Pick up the excerpt on wrapping Map and mapply in vapply and continue it after its final line.
───── Document excerpt ─────
Here, mapply (with SIMPLIFY=FALSE)/Map maps the inputs to a list of return values (turning the multivariate into univariate problem) while vapply (with FUN = identity) only takes care of checking of / providing return value types and appropriately simplifying the output.

Use either directly with either of:

vapply(mapply(my_fun, my_params1, my_params2, SIMPLIFY = FALSE), FUN = identity, FUN.VALUE = my_restype))
vapply(Map(my_fun, my_params1, my_params2), FUN = identity, FUN.VALUE = my_restype))

Or using either of the following shorthands:

vMap <- function(FUN, FUN.VALUE, ...)
  vapply(Map(FUN, ...), FUN = identity, FUN.VALUE = FUN.VALUE)
vmapply <- function(FUN, FUN.VALUE, ..., MoreArgs = NULL)
  vapply(mapply(FUN = FUN, ..., MoreArgs = MoreArgs, SIMPLIFY = FALSE), FUN = identity, FUN.VALUE = FUN.VALUE)

Simple example:

size_of_union <- function(A, B) length(union(A, B))
## normal case:
x <- list(1:3, 2, 3)
y <- list(3, 2, numeric(0)) 
vapply(Map(size_of_union, x , y), FUN = identity, FUN.VALUE = integer(1))
#> [1] 3 1 1

## edge-case:
x <- integer(0)
y <- integer(0)
vapply(Map(size_of_union, x , y), FUN = identity, FUN.VALUE = integer(1))
#> integer(0)
───── Excerpted records ─────
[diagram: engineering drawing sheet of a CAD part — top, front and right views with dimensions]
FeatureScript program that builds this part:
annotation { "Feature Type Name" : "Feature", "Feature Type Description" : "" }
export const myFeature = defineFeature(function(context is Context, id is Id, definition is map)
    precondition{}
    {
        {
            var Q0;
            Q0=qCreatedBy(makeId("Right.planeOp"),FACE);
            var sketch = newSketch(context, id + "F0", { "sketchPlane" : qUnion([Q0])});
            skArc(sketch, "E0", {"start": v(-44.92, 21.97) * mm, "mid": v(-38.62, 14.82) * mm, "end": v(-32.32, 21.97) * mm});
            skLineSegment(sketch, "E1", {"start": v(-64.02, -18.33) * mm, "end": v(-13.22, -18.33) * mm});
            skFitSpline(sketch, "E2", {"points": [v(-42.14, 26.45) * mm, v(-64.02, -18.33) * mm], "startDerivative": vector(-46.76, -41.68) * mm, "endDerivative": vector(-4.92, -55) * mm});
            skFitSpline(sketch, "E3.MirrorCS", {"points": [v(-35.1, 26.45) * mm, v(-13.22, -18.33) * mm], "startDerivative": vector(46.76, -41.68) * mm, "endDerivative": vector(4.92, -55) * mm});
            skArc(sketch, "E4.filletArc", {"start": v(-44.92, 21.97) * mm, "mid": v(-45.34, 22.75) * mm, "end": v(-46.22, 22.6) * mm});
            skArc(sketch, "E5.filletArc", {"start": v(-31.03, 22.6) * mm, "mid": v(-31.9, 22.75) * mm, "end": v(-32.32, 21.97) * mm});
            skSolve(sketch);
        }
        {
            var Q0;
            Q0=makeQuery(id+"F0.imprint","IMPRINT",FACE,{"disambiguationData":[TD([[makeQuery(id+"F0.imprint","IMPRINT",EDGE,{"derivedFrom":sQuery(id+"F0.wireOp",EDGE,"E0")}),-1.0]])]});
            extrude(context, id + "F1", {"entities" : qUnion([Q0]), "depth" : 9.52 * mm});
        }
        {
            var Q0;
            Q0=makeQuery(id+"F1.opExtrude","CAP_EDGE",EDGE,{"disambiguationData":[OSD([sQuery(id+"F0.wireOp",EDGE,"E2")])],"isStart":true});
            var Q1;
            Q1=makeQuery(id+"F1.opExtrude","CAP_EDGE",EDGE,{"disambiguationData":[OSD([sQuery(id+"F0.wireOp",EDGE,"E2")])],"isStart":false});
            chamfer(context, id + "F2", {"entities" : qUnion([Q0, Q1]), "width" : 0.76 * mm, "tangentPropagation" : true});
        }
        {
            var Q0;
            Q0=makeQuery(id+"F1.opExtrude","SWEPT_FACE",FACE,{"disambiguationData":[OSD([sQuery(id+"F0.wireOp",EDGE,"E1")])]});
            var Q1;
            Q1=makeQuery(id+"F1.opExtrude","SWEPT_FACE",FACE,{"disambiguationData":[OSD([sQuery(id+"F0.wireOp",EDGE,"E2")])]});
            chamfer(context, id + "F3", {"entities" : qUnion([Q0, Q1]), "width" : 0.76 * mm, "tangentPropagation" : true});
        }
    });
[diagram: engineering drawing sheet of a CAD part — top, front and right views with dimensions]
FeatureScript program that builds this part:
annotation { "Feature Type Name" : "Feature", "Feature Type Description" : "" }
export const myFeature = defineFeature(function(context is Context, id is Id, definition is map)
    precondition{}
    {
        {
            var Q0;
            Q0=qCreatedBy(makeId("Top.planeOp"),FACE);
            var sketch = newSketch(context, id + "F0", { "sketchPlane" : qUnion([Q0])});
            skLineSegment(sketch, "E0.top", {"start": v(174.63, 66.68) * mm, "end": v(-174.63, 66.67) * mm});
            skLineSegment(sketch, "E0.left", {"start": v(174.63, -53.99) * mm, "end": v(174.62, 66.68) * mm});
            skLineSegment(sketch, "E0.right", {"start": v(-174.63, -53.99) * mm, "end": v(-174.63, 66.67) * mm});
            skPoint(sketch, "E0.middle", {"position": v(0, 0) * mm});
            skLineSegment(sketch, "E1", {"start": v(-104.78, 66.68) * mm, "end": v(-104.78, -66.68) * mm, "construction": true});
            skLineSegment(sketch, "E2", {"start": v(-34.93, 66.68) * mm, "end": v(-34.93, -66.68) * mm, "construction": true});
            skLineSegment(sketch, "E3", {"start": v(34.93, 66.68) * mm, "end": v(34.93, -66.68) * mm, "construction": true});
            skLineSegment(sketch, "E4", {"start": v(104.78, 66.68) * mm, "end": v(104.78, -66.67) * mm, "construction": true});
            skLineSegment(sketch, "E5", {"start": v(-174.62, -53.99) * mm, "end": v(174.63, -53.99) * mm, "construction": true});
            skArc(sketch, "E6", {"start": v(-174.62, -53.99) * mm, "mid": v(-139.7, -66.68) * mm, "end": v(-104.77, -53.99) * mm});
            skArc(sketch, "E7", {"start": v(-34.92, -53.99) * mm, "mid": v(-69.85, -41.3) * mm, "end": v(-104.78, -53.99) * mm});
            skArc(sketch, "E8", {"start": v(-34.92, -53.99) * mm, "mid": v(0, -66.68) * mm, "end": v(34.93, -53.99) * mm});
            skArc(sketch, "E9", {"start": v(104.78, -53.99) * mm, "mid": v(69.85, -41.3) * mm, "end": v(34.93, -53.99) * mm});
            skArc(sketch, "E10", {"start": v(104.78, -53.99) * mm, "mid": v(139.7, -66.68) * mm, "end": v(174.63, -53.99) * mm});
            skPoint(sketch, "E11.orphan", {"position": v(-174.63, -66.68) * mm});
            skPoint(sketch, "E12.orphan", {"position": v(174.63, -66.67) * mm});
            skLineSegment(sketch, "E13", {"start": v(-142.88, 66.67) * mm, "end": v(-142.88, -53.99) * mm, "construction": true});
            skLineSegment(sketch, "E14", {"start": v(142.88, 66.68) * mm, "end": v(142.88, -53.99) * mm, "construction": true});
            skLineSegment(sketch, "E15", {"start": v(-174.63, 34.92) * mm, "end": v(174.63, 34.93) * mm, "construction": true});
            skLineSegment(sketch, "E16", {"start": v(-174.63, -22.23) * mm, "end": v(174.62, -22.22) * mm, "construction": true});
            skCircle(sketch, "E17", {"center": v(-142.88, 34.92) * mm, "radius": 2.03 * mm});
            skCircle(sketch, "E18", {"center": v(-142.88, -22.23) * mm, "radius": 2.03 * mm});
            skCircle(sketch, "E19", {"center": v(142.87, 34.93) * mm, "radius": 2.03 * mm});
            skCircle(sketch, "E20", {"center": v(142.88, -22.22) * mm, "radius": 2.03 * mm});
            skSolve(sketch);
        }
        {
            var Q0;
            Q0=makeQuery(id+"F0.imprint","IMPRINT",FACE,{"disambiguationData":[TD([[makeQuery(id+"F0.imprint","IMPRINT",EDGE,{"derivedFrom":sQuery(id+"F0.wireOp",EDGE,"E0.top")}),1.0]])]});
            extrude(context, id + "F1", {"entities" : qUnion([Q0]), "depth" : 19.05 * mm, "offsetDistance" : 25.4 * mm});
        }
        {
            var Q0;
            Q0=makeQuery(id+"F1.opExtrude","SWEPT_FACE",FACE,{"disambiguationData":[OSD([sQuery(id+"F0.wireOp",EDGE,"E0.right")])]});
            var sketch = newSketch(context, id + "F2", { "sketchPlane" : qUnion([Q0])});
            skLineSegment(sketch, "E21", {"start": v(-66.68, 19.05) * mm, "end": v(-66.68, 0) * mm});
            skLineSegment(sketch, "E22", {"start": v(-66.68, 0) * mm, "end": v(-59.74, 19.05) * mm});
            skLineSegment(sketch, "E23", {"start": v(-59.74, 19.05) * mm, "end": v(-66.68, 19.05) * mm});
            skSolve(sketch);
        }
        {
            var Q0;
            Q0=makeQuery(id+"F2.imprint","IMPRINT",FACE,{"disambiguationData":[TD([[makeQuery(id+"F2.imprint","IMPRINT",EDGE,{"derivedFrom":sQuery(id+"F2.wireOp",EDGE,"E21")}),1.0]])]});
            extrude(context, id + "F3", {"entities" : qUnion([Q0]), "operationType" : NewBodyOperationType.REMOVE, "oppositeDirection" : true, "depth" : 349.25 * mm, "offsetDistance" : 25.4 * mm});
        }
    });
─────
▶ **Answer to this task**:
More contrived example:

range_of_intersect <- function(A, B) range(intersect(A, B))

## normal case:
x <- list(1:3, 2, 3)
y <- list(3, 2, numeric(0)) 
vapply(Map(range_of_intersect, x , y), FUN = identity, FUN.VALUE = numeric(2))
#> Warning in min(x): no non-missing arguments to min; returning Inf
#> Warning in max(x): no non-missing arguments to max; returning -Inf
#>      [,1] [,2] [,3]
#> [1,]    3    2  Inf
#> [2,]    3    2 -Inf

## edge-case:
x <- numeric(0)
y <- numeric(0)
vapply(Map(range_of_intersect, x , y), FUN = identity, FUN.VALUE = numeric(2))
#>     
#> [1,]
#> [2,]

from ?Map (emphasis mine):

Map is a simple wrapper to mapply which does not attempt to simplify the result, similar to Common Lisp's mapcar (with arguments being recycled, however). Future versions may allow some control of the result type.

This hints that a multivariate version of vapply is not yet implemented in base R. And given the rare need for it and the minimal extra effort incurred by using the approach presented in this answer, it probably never will be.

Thanks to @moodymudskipper for leading me to this solution!